Dynamic Scripting Languages – such as python and Ruby – have made development faster, portable and scalable.
Virtualization – originally conceived to get performance boosts from underutilized Intel chips, set the foundation for scalability and migration well beyond a single rack within one data center.
And Finally, public APIs have permitted two fundamental and ground-breaking changes:
- They allow applications to be dynamically assembled from best of breed providers, irrespective of geographic proximity
- They provide the opportunity for unfettered access to previously unavailable data, the so-called “Big Data” firehoses.
Add global affordable broadband, and the result is a set Dynamic Computing solutions that can be seamlessly split over great distances with no visible performance degradation.
- Developer Driven Business Models– really a basis for adapting the low-cost distribution model similar to consumer Internet applications like Facebook and LinkedIn. These can provide a low-cost method for customer acquisition by getting developers to embed solutions within their own applications, then they talk about it with their cohort, and so-on and s0-on. News spreads quickly within these circles – which has both plusses and minuses. It can become a great wedge for upselling future features and solutions.
- Legacy Applications Don’t Translate Well – We will see situations where traditional issues persist, but the traditional solutions just don’t work given the disaggregation of the platform – meaning that new solutions will be needed. Such areas include storage, management and security. Consider security; in the past if you were the Chief Security Officer for a mid-sized corporation, you bought an array of gear to cover your hindside, including firewalls, intrusion detection devices, data-leakage protection, virus-scanners, and others. You installed these solutions in your data center and dealt with issues when they arose. But what happens to that CSO when his company has moved to a distributed cloud-environment, with various applications running at several different service providers. That CSO still has all the responsibility she had in the past, but none of the authority; she cannot put a fancy data-leakage prevention solution at Amazon EC2. Thus the opportunity for a new take on the old problems exists.

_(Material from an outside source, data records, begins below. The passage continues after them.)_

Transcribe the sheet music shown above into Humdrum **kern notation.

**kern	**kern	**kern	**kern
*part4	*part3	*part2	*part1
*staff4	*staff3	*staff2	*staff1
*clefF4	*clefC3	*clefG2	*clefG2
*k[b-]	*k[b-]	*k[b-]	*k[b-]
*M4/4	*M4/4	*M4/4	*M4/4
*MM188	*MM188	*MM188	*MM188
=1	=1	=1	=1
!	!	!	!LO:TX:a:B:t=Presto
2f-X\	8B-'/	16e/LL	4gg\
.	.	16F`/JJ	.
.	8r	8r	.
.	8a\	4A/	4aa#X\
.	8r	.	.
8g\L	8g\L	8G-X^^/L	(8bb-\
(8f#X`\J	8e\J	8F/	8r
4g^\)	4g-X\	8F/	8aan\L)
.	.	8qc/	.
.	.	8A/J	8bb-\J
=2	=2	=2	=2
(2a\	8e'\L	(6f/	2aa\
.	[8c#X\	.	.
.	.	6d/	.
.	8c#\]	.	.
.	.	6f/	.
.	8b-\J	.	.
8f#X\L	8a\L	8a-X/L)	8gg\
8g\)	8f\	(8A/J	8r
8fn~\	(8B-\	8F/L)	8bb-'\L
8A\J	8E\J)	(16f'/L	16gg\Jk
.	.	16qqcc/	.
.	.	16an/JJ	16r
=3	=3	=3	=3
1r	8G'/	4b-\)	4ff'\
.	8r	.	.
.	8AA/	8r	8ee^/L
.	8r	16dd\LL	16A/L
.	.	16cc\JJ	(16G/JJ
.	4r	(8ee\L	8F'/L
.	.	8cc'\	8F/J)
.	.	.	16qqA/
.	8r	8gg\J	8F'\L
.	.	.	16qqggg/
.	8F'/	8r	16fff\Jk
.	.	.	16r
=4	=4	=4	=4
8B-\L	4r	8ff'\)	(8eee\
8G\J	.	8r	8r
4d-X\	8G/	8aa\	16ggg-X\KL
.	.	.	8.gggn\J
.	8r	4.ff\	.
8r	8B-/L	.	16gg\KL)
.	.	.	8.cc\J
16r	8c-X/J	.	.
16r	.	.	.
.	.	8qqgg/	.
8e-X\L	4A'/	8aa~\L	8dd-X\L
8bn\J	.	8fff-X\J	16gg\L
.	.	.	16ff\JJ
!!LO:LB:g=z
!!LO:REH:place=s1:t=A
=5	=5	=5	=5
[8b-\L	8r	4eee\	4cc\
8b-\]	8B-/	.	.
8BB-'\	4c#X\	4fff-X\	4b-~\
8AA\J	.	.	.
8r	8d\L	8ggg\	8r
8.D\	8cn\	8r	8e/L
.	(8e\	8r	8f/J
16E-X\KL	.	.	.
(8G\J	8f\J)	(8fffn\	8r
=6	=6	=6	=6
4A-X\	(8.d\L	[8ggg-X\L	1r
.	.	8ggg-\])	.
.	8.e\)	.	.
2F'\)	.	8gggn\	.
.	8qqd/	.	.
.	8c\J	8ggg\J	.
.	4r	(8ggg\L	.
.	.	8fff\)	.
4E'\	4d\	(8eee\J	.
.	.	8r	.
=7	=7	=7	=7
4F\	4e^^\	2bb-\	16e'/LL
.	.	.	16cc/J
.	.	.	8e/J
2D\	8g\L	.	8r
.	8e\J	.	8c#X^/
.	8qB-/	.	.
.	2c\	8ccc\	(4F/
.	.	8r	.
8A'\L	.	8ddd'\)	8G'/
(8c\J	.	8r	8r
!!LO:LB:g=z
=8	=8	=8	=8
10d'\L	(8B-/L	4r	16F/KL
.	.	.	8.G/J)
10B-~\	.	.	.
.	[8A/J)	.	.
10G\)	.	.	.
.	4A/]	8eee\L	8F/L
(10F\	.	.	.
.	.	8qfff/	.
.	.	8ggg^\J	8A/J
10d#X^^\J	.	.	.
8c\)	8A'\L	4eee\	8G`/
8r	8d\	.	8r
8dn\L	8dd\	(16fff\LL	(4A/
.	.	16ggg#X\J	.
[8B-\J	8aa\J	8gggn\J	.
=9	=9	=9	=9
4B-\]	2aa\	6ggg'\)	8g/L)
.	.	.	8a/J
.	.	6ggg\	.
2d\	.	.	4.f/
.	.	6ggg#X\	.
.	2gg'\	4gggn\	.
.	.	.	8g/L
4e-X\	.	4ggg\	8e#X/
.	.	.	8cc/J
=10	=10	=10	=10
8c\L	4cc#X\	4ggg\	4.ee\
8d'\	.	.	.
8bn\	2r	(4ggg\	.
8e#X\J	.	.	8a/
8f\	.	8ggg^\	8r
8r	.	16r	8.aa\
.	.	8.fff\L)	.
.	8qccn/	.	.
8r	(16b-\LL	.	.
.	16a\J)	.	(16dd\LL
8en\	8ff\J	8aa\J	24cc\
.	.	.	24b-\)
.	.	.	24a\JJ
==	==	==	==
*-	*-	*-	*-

- Big Data Analytics – Pulling apart the architecture and publishing APIs creates a firehose of data flows that were not available in the past, and the analysis of these flows is creating entirely new product opportunities across all the sectors we cover. And creating new business models as companies can charge for access to their data – which they hadn’t contemplated in the past. A burgeoning set of problems are brewing around big data access, including cost, proprietary access and security of the flows.
- New Opportunities Emerge – the corollary to legacy applications no longer working, is that entirely unforeseen problems & opportunities will emerge because of the exploded platforms. My current favorite is to consider what happens when we get to real-time bidding for the different elements of a distributed stack – imagine an exchange where computes are “traded” based on cost, performance, availability, etc – like commodities.
- Purposeful Built Foundation Technologies – the innovators dilemma for incumbents is that as these new dynamic computing offerings are still nascent, their willingness to cannibalize themselves is nil, which opens the window wide for some massive market potential – but these tend to be more capital intensive as they are foundational. These opportunities should largely be seen in semiconductors and systems. This is a pattern that has repeated itself with every new platform shift – things tend to start with applications built on whatever is generically available, and as popularity increase, new more specific solutions tend to arise. The worry in this area is that if you invest too early – for example in a Hadoop hardware acceleration platform – and scalability never rises to need such performance, the company will starve.